What to Do If You Aren't Being Paid for Overtime Work

Workers deserve to be paid for the work they do. If they are not, then legal action can be necessary to compensate wronged workers.

For instance, if you have worked more than 40 hours in a workweek, then in accordance with the Fair Labor Standards Act, you can be eligible to receive overtime pay. If you have not been paid properly for overtime hours, then it would be in your best interests to take steps to collect the money you deserve. Below, we discuss some of the steps you can take to remedy the situation.

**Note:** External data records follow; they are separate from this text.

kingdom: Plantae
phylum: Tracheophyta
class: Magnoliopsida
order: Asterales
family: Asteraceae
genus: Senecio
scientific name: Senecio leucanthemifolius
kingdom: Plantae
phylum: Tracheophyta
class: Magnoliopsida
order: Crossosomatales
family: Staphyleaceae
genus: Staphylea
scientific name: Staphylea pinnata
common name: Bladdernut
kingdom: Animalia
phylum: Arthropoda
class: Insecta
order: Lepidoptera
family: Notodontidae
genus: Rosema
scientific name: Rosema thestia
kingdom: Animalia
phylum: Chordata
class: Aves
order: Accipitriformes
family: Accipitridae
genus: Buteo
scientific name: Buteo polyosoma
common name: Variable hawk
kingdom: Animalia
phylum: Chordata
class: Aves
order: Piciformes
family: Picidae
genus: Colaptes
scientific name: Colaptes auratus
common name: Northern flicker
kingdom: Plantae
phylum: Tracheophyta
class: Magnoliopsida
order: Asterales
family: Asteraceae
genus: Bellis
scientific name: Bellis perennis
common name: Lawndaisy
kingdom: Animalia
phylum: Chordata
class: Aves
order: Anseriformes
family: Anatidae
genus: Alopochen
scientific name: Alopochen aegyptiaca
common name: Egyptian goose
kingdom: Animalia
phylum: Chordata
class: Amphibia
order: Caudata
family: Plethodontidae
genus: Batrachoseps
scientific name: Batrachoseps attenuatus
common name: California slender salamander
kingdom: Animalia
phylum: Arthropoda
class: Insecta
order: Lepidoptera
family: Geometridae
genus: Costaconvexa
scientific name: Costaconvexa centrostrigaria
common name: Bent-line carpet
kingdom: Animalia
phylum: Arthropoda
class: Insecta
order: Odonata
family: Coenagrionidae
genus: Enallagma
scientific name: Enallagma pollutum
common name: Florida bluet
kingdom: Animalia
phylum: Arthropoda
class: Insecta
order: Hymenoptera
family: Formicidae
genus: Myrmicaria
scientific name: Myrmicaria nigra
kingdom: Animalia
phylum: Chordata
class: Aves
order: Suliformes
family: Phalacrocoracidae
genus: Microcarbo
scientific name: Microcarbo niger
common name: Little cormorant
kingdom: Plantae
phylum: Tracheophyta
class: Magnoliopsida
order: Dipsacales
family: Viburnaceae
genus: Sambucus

  1. Make sure you qualify for overtime. Not every employee is eligible for overtime pay. If you are an independent contractor or exempt employee, for instance, then you are not entitled to time-and-a-half for hours worked over 40. Figure out what type of employee you are, and ensure you are properly classified.
  2. Document your overtime hours. Employers may deny your claim for overtime because their records do not indicate you have actually worked them. To back up your claim, be sure you keep close track of when you work, and retain any communications that reference your overtime hours.
  3. Talk to your HR representative or supervisor. In some cases, unpaid overtime is the result of a clerical error or other oversight. Under these circumstances, alerting your boss or Human Resources to the issue can be effective at resolving the issue.
  4. If there is no adequate solution, talk to an attorney about filing a legal claim. If you have gone through all this and still do not believe you have been paid properly, then talking to an attorney can be wise. An attorney can help you file a complaint and build a case seeking unpaid overtime, as well as any damages you may have suffered.

If you have questions or concerns about whether you deserve unpaid overtime and/or how to collect it, do not wait for your employer to come to you. Be proactive, learn about your rights and then take steps to protect them.